Page segmentation data:
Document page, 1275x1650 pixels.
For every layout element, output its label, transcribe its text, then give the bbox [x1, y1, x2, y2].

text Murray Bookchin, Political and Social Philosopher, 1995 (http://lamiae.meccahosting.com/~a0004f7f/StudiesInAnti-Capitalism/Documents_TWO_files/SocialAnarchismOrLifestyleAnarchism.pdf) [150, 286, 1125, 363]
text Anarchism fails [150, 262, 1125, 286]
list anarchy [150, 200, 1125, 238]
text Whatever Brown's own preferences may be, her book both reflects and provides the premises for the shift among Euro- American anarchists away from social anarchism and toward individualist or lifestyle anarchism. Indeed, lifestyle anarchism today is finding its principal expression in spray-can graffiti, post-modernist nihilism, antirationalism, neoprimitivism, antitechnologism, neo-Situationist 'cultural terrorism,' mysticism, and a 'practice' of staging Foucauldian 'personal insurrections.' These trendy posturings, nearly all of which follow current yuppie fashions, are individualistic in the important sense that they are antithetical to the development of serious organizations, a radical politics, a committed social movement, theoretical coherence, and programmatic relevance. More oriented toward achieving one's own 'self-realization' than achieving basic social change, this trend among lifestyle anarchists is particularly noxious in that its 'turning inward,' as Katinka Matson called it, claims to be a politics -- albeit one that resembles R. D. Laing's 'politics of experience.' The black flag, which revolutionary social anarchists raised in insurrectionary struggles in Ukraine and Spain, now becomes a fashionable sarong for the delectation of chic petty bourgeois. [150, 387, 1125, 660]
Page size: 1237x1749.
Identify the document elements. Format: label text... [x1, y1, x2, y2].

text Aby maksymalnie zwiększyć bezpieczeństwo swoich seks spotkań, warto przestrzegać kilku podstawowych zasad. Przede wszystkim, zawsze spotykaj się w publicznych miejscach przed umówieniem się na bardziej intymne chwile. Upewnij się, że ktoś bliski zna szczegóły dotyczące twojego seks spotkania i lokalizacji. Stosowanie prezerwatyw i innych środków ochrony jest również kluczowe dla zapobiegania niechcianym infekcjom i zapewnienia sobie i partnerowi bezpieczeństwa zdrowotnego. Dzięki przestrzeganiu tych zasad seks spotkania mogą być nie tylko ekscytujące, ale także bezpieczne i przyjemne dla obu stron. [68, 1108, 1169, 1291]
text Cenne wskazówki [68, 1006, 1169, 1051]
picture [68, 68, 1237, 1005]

__ACTIVITY__: The records need to be copied exactly, with no line left out.

__FINISHED EXERCISE__:
Document page, 1275x1650 pixels.
For every layout element, output its label, transcribe its text, then give the bbox [x1, y1, x2, y2].

text Murray Bookchin, Political and Social Philosopher, 1995 (http://lamiae.meccahosting.com/~a0004f7f/StudiesInAnti-Capitalism/Documents_TWO_files/SocialAnarchismOrLifestyleAnarchism.pdf) [150, 286, 1125, 363]
text Anarchism fails [150, 262, 1125, 286]
list anarchy [150, 200, 1125, 238]
text Whatever Brown's own preferences may be, her book both reflects and provides the premises for the shift among Euro- American anarchists away from social anarchism and toward individualist or lifestyle anarchism. Indeed, lifestyle anarchism today is finding its principal expression in spray-can graffiti, post-modernist nihilism, antirationalism, neoprimitivism, antitechnologism, neo-Situationist 'cultural terrorism,' mysticism, and a 'practice' of staging Foucauldian 'personal insurrections.' These trendy posturings, nearly all of which follow current yuppie fashions, are individualistic in the important sense that they are antithetical to the development of serious organizations, a radical politics, a committed social movement, theoretical coherence, and programmatic relevance. More oriented toward achieving one's own 'self-realization' than achieving basic social change, this trend among lifestyle anarchists is particularly noxious in that its 'turning inward,' as Katinka Matson called it, claims to be a politics -- albeit one that resembles R. D. Laing's 'politics of experience.' The black flag, which revolutionary social anarchists raised in insurrectionary struggles in Ukraine and Spain, now becomes a fashionable sarong for the delectation of chic petty bourgeois. [150, 387, 1125, 660]
Page size: 1237x1749.
Identify the document elements. Format: label text... [x1, y1, x2, y2].

text Aby maksymalnie zwiększyć bezpieczeństwo swoich seks spotkań, warto przestrzegać kilku podstawowych zasad. Przede wszystkim, zawsze spotykaj się w publicznych miejscach przed umówieniem się na bardziej intymne chwile. Upewnij się, że ktoś bliski zna szczegóły dotyczące twojego seks spotkania i lokalizacji. Stosowanie prezerwatyw i innych środków ochrony jest również kluczowe dla zapobiegania niechcianym infekcjom i zapewnienia sobie i partnerowi bezpieczeństwa zdrowotnego. Dzięki przestrzeganiu tych zasad seks spotkania mogą być nie tylko ekscytujące, ale także bezpieczne i przyjemne dla obu stron. [68, 1108, 1169, 1291]
text Cenne wskazówki [68, 1006, 1169, 1051]
picture [68, 68, 1237, 1005]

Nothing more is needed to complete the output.